### What needs to be done:
In the material, starting at the line containing "00:00-06:00: median 960.66, box" and ending at the line containing "18:00-24:00: median 960.51, box", rename "median" to "midpoint" and reproduce only those lines with nothing else altered.

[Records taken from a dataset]
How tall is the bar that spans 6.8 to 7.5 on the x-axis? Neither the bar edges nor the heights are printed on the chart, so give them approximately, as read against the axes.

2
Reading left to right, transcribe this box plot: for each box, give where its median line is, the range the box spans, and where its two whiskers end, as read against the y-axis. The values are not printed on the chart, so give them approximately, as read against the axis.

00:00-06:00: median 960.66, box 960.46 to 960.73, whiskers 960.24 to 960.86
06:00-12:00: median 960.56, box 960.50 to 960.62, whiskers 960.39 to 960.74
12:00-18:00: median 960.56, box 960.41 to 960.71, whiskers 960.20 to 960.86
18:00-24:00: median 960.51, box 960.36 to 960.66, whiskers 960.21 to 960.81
* * *
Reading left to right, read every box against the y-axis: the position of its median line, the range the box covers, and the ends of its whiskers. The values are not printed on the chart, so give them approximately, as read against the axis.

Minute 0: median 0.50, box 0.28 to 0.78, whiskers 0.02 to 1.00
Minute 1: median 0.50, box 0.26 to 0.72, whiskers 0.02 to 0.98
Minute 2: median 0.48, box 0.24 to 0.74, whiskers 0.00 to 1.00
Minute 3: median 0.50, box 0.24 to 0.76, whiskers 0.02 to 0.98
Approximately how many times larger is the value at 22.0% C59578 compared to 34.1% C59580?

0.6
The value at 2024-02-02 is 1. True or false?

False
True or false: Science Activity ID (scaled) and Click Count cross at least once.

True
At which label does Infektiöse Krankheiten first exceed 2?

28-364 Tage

### Response area:
00:00-06:00: midpoint 960.66, box 960.46 to 960.73, whiskers 960.24 to 960.86
06:00-12:00: midpoint 960.56, box 960.50 to 960.62, whiskers 960.39 to 960.74
12:00-18:00: midpoint 960.56, box 960.41 to 960.71, whiskers 960.20 to 960.86
18:00-24:00: midpoint 960.51, box 960.36 to 960.66, whiskers 960.21 to 960.81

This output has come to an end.